Ministers approve internal security strategy that identifies six core threats.
The European Union’s home affairs ministers today adopted a new internal security strategy intended to guide the Union’s work in countering transnational security threats.
They also approved a new standing committee to oversee co-operation by member states on internal security.
The strategy will now go to EU leaders for their endorsement at the spring European Council, which is scheduled to take place on 25-26 March. The European Commission will then be asked to translate the document into concrete tasks.
Like the external security strategy that the EU updated in 2008, the internal security strategy takes a broad view of the concept of security. It identifies six significant common threats: terrorism, serious and organised crime, cyber-crime, cross-border crime, violence, and natural and man-made disasters. The strategy also includes a seventh, catch-all category of “common phenomena which pose safety and security threats to people across Europe”, such as road traffic accidents.
Cecilia Malmström, European commissioner for home affairs, announced that she will put forward a series of initiatives in the spring to address these threats. Among the earliest will be a communication on cyber-crime, an area that has received increased attention in recent months. Yesterday, Malmström presented Commission proposals for strengthening Frontex, the EU’s external border management agency.
In presenting the internal security strategy today with Alfredo Pérez Rubalcaba, Spain’s interior minister, Malmström said that she would compile a review of all instruments relating to internal security in the coming months.
The internal security strategy places great emphasis on anticipation and prevention, based on intelligence work. Improved information exchange among various national and EU agencies and bodies is at the heart of the strategy.

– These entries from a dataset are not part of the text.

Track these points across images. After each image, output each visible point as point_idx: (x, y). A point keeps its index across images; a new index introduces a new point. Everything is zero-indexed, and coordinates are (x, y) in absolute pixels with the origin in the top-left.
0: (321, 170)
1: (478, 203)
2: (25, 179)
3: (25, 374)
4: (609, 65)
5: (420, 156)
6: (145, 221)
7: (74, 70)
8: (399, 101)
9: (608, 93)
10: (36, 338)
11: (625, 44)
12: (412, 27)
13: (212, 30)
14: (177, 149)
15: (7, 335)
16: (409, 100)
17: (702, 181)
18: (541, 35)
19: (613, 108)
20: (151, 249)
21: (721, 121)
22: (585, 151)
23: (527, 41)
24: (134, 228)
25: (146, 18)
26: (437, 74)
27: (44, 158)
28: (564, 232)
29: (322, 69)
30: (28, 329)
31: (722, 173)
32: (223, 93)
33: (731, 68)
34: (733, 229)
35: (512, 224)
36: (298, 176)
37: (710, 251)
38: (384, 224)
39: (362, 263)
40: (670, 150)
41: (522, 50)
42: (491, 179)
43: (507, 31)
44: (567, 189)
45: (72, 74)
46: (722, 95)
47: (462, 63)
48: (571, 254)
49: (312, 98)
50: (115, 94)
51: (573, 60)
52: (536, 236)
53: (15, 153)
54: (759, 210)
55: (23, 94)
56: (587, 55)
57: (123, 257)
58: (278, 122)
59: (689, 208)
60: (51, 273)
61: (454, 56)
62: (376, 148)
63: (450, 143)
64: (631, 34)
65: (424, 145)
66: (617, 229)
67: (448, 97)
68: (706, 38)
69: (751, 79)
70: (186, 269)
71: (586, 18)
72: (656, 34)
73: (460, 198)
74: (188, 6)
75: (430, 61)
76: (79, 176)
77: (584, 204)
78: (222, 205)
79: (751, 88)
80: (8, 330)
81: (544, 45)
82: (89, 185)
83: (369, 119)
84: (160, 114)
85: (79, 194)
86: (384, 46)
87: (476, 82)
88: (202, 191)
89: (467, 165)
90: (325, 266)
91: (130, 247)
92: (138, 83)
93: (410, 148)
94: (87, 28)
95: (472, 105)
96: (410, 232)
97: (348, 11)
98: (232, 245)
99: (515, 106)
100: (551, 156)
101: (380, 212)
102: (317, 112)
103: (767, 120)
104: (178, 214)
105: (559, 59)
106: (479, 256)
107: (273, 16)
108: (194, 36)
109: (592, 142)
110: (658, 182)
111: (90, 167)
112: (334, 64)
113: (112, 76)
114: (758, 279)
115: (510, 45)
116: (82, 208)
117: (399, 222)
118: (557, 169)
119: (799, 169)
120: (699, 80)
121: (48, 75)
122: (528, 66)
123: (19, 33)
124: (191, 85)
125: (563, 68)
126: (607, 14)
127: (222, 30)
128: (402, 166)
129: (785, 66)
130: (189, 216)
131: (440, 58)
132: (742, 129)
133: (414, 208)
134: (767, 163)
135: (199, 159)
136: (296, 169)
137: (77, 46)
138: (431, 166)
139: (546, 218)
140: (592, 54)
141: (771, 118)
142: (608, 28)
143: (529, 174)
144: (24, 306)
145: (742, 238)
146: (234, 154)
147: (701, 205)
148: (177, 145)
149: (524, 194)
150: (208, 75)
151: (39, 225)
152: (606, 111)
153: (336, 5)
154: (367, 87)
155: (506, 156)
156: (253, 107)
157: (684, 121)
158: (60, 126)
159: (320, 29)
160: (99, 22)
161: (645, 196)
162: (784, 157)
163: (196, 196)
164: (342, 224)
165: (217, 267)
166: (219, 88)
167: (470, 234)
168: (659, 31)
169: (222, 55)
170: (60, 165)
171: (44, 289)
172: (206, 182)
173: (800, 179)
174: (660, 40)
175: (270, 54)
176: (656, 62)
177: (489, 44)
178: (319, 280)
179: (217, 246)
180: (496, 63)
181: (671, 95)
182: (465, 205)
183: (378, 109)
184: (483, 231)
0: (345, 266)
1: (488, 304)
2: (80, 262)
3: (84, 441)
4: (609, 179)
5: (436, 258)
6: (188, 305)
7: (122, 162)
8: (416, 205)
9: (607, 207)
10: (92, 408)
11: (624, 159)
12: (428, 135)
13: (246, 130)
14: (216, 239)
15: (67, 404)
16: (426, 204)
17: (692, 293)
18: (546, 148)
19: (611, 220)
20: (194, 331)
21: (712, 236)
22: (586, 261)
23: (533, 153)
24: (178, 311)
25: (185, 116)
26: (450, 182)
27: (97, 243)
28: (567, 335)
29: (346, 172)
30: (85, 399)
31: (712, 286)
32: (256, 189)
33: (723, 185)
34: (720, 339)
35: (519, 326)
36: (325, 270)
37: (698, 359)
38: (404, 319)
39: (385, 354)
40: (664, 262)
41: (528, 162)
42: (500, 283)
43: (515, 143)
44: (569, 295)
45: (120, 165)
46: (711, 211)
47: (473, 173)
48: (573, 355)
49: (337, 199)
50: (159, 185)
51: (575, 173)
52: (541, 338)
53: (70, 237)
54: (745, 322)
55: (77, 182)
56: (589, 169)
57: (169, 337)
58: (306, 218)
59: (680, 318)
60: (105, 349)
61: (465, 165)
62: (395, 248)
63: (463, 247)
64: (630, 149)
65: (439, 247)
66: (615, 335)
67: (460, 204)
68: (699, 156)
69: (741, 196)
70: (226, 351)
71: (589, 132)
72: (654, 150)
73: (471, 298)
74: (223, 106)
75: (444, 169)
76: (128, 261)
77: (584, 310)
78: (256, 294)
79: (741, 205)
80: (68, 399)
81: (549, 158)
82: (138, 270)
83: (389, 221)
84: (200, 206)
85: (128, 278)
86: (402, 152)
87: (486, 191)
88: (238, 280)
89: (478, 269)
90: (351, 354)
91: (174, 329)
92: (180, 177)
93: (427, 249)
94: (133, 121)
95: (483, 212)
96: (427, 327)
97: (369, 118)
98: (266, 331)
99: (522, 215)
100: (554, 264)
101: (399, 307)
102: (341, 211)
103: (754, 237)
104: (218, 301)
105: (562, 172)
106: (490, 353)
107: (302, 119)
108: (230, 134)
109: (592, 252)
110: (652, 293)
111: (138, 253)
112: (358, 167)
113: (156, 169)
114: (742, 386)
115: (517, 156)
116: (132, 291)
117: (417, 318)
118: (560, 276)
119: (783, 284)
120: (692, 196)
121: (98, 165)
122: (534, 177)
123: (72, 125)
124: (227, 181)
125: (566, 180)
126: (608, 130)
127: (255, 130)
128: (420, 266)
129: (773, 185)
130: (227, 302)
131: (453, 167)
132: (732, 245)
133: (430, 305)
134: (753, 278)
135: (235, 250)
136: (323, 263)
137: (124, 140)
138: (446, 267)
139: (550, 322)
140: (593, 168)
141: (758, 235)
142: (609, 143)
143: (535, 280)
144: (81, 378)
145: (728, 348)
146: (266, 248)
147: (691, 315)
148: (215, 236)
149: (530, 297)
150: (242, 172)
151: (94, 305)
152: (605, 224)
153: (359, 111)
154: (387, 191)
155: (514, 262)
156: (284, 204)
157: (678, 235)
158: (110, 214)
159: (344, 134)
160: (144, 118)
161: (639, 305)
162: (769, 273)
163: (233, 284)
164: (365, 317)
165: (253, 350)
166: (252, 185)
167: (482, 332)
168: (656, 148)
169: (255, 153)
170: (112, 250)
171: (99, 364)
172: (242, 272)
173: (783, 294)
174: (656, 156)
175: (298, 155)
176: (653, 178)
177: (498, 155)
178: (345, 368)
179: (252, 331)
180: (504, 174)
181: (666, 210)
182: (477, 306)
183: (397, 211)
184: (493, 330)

Among the few concrete mechanisms suggested in the strategy is a European Passenger Names Record (PNR) system. Currently, data of airline passengers is exchanged with the United States, but not between EU member states.
Follow-up of the strategy has been entrusted to the Standing Committee on Operational Co-operation on Internal Security (COSI), a body also established today following a provision in the Lisbon treaty. COSI, which was substantially prepared by Sweden when it held the EU’s presidency in the second half of last year, is to subsume the work of an EU-level task force of national police chiefs and is scheduled to convene on 11 March under the chairmanship of the head of the Guardia Civil, Spain’s national police.
COSI will also further develop the strategy and monitor its implementation by member states. It will co-ordinate the member states’ police and customs co-operation, the protection of the EU’s external borders and judicial co-operation in criminal matters with an internal security dimension. It will also ensure that the EU’s agencies in the field – such as Europol, Frontex and Eurojust – work together and with national authorities.
The precise scope and tasks for COSI remain to be established; today’s decision merely provides for its establishment.